Possibly the coolest thing to come out of Toby Henderson’s trendy workshop since his outmoded (but secretly still-admired) fenders, the Flight System is borne of almost pure carbon fiber, using aluminum alloy only for the clamp area. Where the carbon meets the alloy you’ll find almost no evidence of the super-strong bonding process; the carbon weave pattern fades subtly to the flat black metal with nary a seam or bump. That kind of quality is the rule on the Flight System, whose stem features masculine-looking ridges and whose angular bars are aesthetically flawless. As if to flaunt its gorgeous construction and its elite $400 price tag, the Flight System’s graphics appear prominently in a flowy script across its top. And it should. Because this thing is hot.
However, THE is adamant that their designers had more than aesthetics in mind when they designed the Flight System. They proudly state that the Flight System is not just intended for weight-concious XC nerds; in fact, they encourage its use on everything from race bikes to freeride rigs. While they acknowledge that carbon doesn’t stand much of a chance when your forty-pound bike is cartwheeling down some Canadian mountainside, they offer a discounted crash replacement and claim that during regular use it will stand up to all the force your fat ass can throw at it.
So when we received our Flight System, I admittedly spent a few minutes ogling. But before long, it was on my 5×5 bike and headed for some of Southern California’s best drops: at the local high school, that is. Hucking staircases, retaining walls, loading docks—the Flight System absorbed it all with the ease and grace of a prominent Manhattanite. The bar was stiff and sound, and proved its utility on the trail just as well. Compared to an aluminum bar set-up, it sucked up a good bit of the tiny stutter bumps and tooth-chattering vibration and took some stress of my hands and wrists. Although I can’t say it absorbed a hell of a lot more than my prior carbon riser and aluminum stem configuration, it certainly did so with more panache.
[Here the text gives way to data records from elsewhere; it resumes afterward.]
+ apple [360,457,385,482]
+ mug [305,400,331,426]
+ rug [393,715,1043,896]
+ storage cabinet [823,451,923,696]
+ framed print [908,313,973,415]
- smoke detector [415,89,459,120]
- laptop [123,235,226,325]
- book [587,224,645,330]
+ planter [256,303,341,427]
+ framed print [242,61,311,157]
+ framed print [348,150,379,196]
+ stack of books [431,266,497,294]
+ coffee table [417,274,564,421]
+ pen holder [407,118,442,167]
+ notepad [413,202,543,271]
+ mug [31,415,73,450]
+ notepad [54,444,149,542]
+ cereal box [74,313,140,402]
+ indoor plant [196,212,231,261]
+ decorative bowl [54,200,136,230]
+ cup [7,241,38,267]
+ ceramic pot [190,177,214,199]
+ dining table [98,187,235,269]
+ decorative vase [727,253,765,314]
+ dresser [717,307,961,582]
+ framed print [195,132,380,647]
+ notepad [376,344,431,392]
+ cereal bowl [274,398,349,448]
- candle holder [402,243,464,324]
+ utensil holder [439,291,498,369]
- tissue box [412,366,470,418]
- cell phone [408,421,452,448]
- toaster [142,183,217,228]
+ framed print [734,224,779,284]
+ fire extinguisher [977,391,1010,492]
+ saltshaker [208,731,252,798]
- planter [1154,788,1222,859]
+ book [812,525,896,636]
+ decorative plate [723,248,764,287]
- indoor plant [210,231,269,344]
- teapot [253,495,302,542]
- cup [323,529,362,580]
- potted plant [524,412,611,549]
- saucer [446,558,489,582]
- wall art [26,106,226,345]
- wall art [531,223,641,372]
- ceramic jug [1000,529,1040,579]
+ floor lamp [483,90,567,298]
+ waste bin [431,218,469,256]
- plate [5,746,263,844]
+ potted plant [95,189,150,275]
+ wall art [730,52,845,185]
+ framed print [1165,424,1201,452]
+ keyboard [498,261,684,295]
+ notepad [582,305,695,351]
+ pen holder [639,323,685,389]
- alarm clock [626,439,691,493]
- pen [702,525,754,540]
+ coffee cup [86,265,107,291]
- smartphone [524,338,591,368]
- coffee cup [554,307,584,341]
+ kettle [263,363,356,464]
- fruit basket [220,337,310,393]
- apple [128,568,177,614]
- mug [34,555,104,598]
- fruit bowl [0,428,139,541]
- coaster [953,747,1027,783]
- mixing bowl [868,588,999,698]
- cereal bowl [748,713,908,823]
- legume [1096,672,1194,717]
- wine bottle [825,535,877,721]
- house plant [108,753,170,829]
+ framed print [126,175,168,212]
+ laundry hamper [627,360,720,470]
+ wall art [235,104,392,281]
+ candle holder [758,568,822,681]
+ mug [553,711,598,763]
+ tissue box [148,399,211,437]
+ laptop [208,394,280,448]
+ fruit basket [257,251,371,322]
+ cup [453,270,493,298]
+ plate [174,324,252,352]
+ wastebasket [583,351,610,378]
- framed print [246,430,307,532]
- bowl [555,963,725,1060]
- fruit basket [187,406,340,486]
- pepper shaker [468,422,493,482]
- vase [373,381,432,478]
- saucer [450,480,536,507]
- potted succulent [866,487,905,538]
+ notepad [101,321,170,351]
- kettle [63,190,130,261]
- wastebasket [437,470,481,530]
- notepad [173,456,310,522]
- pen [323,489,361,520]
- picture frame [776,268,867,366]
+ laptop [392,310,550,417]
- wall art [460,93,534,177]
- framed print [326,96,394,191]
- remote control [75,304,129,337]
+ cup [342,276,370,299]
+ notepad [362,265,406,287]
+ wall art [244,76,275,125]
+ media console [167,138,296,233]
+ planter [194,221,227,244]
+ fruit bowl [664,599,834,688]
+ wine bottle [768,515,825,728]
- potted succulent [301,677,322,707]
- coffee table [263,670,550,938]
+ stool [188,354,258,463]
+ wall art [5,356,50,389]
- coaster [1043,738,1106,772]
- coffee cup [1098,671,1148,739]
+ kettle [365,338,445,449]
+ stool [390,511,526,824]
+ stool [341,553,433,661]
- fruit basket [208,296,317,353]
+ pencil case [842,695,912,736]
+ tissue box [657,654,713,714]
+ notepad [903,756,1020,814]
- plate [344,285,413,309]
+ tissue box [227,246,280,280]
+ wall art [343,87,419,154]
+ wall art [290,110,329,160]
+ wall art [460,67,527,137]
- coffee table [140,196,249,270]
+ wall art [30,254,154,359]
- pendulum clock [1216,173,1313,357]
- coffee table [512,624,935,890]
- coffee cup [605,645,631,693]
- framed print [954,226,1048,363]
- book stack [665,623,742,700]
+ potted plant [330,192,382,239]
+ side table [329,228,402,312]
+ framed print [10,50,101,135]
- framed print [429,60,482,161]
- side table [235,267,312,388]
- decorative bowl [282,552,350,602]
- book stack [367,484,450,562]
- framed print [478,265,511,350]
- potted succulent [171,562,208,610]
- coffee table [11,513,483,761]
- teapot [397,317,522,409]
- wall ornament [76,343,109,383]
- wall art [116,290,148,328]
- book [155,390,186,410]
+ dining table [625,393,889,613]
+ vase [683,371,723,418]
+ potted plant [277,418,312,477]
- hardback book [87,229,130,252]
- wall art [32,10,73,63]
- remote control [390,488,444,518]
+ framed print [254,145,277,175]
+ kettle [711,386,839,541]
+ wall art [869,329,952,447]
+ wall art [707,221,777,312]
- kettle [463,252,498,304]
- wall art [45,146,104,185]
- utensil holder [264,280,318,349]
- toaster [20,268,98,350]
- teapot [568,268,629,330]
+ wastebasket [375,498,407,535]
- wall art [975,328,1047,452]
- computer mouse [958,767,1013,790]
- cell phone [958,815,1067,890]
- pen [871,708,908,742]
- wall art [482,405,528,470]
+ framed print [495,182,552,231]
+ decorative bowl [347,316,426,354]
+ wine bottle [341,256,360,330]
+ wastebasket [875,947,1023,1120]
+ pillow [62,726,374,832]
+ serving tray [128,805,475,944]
Assuming you can afford the very pricey Flight System and you like the look, it’s hard to think of any real negatives that come with it. It’s available in a breadth of sizes from 90-130mm and comes in flat or riser styles, all of them light. Our test bar, a 110mm riser, came in at an impressive 290g. However you might want to think twice if you’re planning on mounting a cyclocomputer to your bars; with the Flight System’s oddly flared sections, that might require a little creativity.